キャリアを大きく左右する
部下との関係性の構築
その方が出世コースから外れてしまったのは「部下がいつかないから」「部下からの信頼が足りないから」という理由だったそうです。
大きな組織になるほど、部長から役員への昇進は、数十人から選ばれるような狭き門です。
部長や課長のポジションまでは、業績や功績で昇進できたとしても、役員への昇進ともなれば、経営陣は、人間性や周囲からの評価を注意深く見ているものです。
上司だけでなく同僚や部下からも評価される「360度評価」を取り入れる会社も増えてきています。これも「上から見えている評価だけでなく、全員がどう思っているかを評価の対象とする」という意思の表れです。
周りの人からの信頼がなければ、いくら仕事の成果を出していたとしても出世はさせられない。そう評価されてしまうのです。

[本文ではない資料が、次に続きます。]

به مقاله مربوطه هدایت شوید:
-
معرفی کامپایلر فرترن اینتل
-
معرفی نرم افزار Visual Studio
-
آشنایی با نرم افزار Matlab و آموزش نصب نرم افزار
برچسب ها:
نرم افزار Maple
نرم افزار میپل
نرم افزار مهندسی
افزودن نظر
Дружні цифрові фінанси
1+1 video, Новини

もしかしたら、その方の「ダメ出し」は熱意の裏返しだったのかもしれません。時にはあたたかく励まし、勇気づけていた場面もあったのかもしれません。
でも周囲の人間からすれば、その人が感情的に部下を叱責している様子だけが強く印象づけられてしまいます。

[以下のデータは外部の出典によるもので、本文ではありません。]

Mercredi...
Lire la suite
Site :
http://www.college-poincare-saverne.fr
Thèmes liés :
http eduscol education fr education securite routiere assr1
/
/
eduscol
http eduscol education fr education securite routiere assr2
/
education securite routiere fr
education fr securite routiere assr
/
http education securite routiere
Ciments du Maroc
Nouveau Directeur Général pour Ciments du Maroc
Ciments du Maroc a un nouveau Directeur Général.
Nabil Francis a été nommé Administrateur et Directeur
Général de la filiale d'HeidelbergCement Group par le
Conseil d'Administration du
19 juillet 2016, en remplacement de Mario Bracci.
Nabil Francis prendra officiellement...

起業してから特に強く感じることですが、上司が思う優秀な管理職とは、結果を出す人ではなく、安心して部下を任せられる人のことです。
どんなに優秀でも、部下がどんどん辞めていくような人は、管理職に上げたくないと思うものです。
会社の財産は人材です。人が何より大事な上、人を1人採用するのには相当なコストがかかっています。
どんな企業でも、これだけ人手不足の折、せっかく入社してくれた人材が次々と辞めてしまうような管理職は評価できないものです。
アメリカのギャラップ社による調査の中に、
「人々は会社を去るのではなく、マネージャーのもとを去る」
という有名な一文があります。
たとえ退職には至らなかったとしても、メンタルヘルス不調による休職者数は増加傾向にあります。